→ Material for this task:
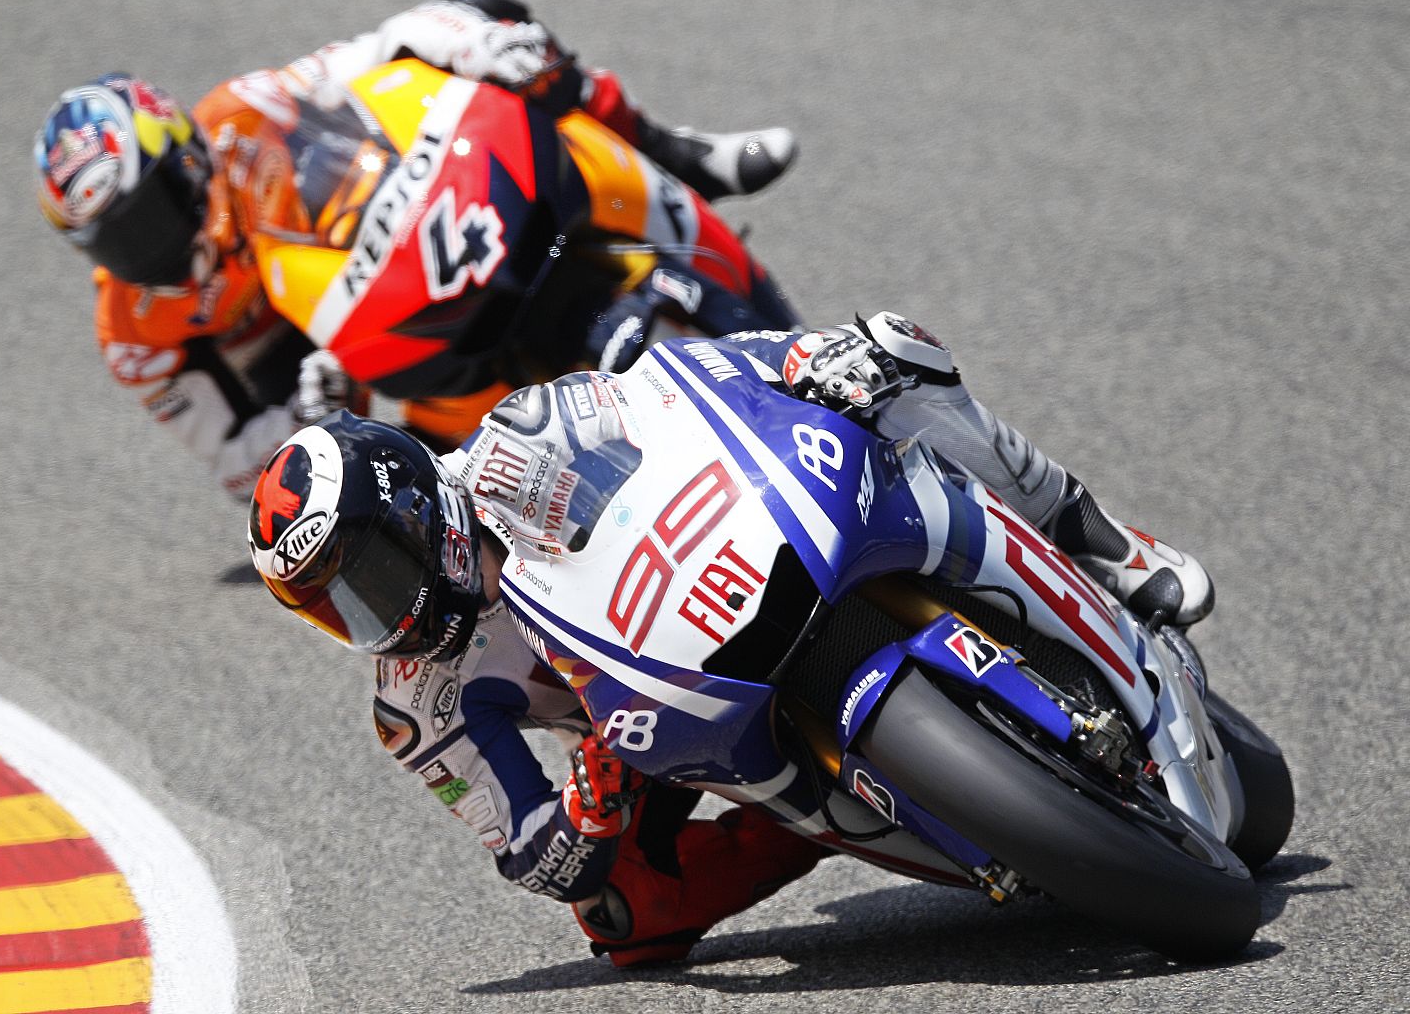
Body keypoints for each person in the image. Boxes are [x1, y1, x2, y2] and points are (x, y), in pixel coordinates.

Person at [244, 313, 1214, 967]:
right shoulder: (417, 701)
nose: (378, 616)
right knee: (620, 919)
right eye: (338, 608)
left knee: (892, 357)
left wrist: (799, 360)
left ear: (419, 511)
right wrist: (585, 817)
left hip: (724, 573)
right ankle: (856, 818)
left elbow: (681, 385)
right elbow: (531, 851)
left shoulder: (518, 438)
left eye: (368, 578)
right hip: (647, 733)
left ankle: (1100, 538)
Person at [33, 0, 799, 503]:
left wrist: (472, 41)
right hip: (327, 367)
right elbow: (237, 463)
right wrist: (306, 424)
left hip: (392, 245)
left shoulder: (241, 114)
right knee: (381, 500)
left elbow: (381, 49)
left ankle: (674, 150)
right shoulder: (134, 333)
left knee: (486, 12)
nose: (151, 248)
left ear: (187, 155)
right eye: (120, 242)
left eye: (153, 212)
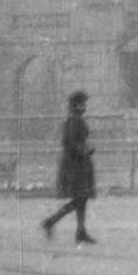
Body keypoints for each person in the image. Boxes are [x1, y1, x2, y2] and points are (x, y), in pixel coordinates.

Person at [41, 91, 97, 244]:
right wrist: (85, 150)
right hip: (75, 165)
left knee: (82, 198)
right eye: (82, 104)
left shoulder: (75, 120)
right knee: (80, 198)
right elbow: (70, 143)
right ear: (76, 106)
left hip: (78, 163)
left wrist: (85, 149)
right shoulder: (74, 121)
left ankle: (80, 230)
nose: (84, 107)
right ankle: (52, 222)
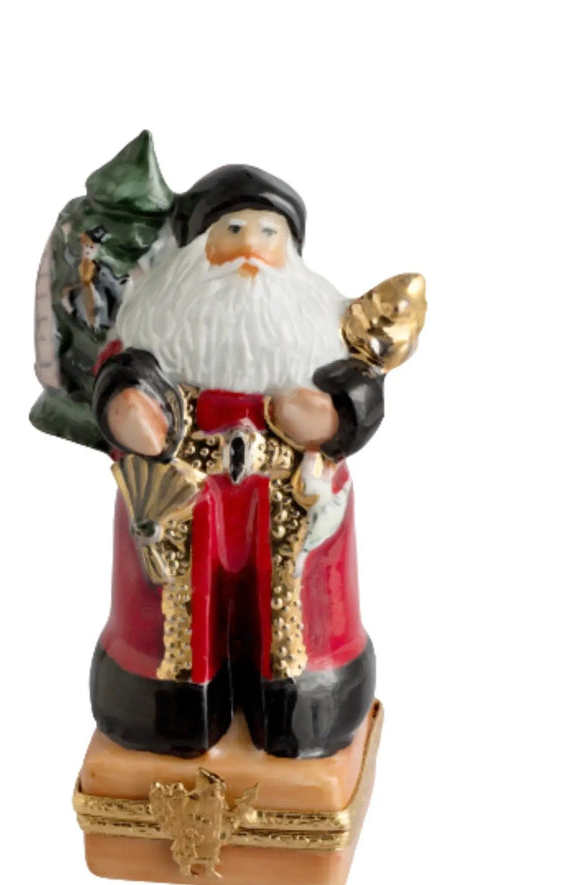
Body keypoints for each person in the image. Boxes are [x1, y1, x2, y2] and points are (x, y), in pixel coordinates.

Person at [90, 165, 385, 759]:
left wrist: (336, 415)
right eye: (233, 230)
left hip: (288, 492)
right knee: (171, 614)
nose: (251, 248)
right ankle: (163, 702)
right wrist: (129, 406)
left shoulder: (320, 321)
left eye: (268, 233)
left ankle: (309, 700)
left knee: (298, 614)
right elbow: (120, 371)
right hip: (182, 490)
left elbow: (362, 386)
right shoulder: (159, 317)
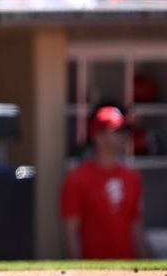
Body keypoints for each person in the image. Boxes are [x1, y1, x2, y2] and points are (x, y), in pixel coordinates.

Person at [60, 106, 149, 259]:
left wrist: (145, 261)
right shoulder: (77, 178)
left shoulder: (132, 177)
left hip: (128, 269)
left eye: (124, 131)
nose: (123, 136)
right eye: (116, 131)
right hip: (93, 271)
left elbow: (136, 225)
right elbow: (71, 229)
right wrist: (78, 269)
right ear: (98, 137)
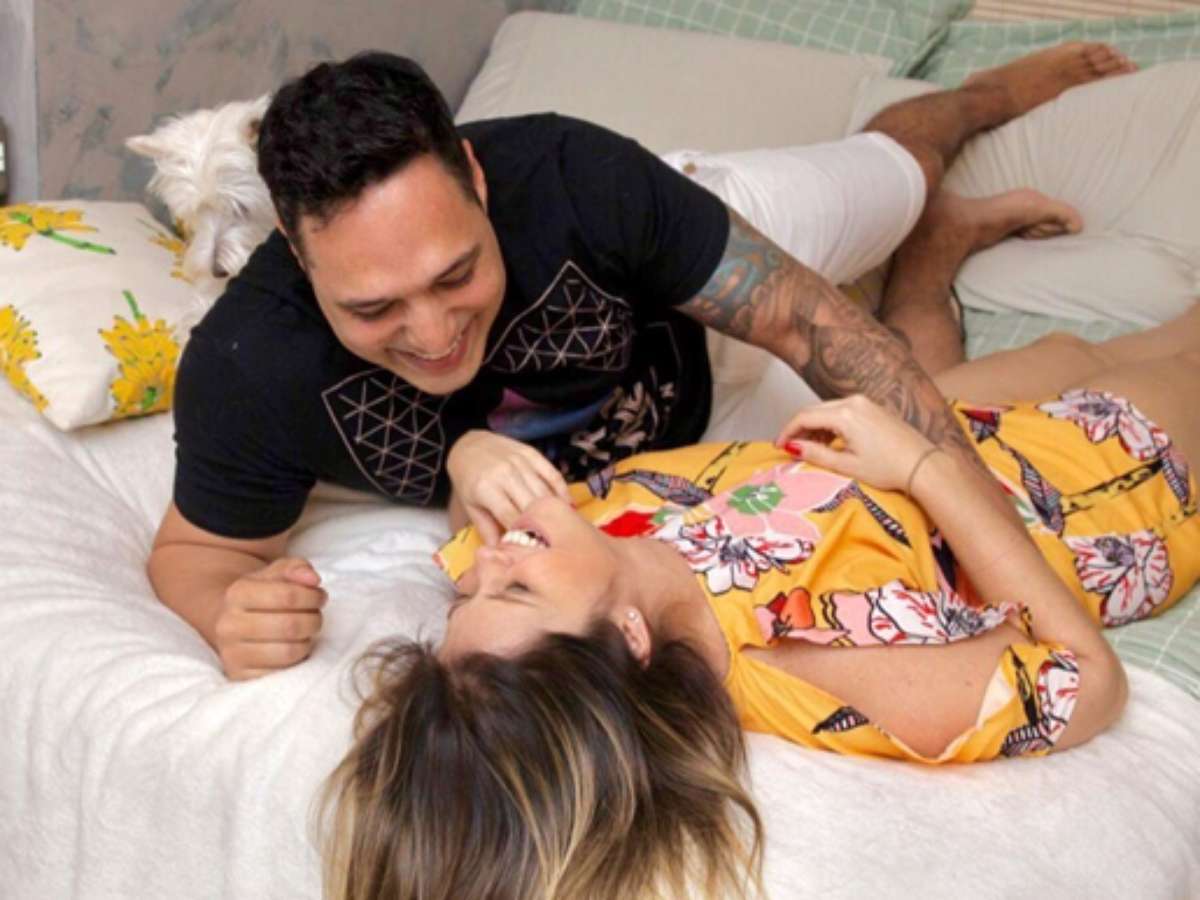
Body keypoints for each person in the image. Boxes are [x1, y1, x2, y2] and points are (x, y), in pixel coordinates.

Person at [147, 45, 1136, 680]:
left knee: (897, 182)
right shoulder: (248, 364)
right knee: (890, 445)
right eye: (374, 308)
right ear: (295, 252)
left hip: (701, 312)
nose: (434, 330)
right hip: (676, 468)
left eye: (457, 273)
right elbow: (196, 556)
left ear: (478, 180)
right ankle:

→ Assignment: Give back the listing exactly, without a single picture.

→ Exercise result:
Body keypoints for each person in the image. Boxes are [x1, y1, x2, y2] and points are (x, y), in pixel coordinates.

Person at [244, 313, 1214, 967]:
right shoulder: (417, 701)
nose: (378, 616)
right knee: (620, 919)
right eye: (338, 608)
left knee: (892, 357)
left wrist: (799, 360)
left ear: (419, 511)
right wrist: (585, 817)
left hip: (724, 573)
right ankle: (856, 818)
left elbow: (681, 385)
right elbow: (531, 851)
left shoulder: (518, 438)
left eye: (368, 578)
right hip: (647, 733)
left ankle: (1100, 538)
Person at [33, 0, 799, 503]:
left wrist: (472, 41)
right hip: (327, 367)
right elbow: (237, 463)
right wrist: (306, 424)
left hip: (392, 245)
left shoulder: (241, 114)
right knee: (381, 500)
left elbow: (381, 49)
left ankle: (674, 150)
right shoulder: (134, 333)
left knee: (486, 12)
nose: (151, 248)
left ear: (187, 155)
right eye: (120, 242)
left eye: (153, 212)
Body keypoints for each person in the image. Boxes are [x1, y1, x2, y2] and points are (x, y), in pixel coordinates.

Person at [41, 91, 97, 244]:
right wrist: (85, 150)
right hip: (75, 165)
left knee: (82, 198)
right eye: (82, 104)
left shoulder: (75, 120)
right knee: (80, 198)
right elbow: (70, 143)
right ear: (76, 106)
left hip: (78, 163)
left wrist: (85, 149)
right shoulder: (74, 121)
left ankle: (80, 230)
nose: (84, 107)
right ankle: (52, 222)
Body keypoints for each person in the image. Boxes are [x1, y1, x2, y2] and points are (x, y), in pixel coordinates.

Person at [90, 165, 385, 759]:
left wrist: (336, 415)
right eye: (233, 230)
left hip: (288, 492)
right knee: (171, 614)
nose: (251, 248)
right ankle: (163, 702)
right wrist: (129, 406)
left shoulder: (320, 321)
left eye: (268, 233)
left ankle: (309, 700)
left knee: (298, 614)
right elbow: (120, 371)
right hip: (182, 490)
left elbow: (362, 386)
right shoulder: (159, 317)
Body keypoints for each person in the image. Boxes are [x1, y1, x2, y2] and points are (x, y), in pixel coordinates.

Person at [60, 106, 149, 259]:
left wrist: (145, 261)
right shoulder: (77, 178)
left shoulder: (132, 177)
left hip: (128, 269)
left eye: (124, 131)
nose: (123, 136)
right eye: (116, 131)
right hip: (93, 271)
left elbow: (136, 225)
right elbow: (71, 229)
right wrist: (78, 269)
right ear: (98, 137)
Body keypoints for each person in the image. Boxes are [x1, y1, x2, y2] and points are (x, y), in pixel coordinates.

Person at [147, 45, 1136, 680]:
left knee: (897, 182)
right shoulder: (248, 364)
right knee: (890, 445)
right eye: (374, 308)
right ear: (295, 252)
left hip: (701, 312)
nose: (434, 330)
right hip: (676, 468)
left eye: (457, 273)
right elbow: (196, 556)
left ear: (478, 180)
right ankle:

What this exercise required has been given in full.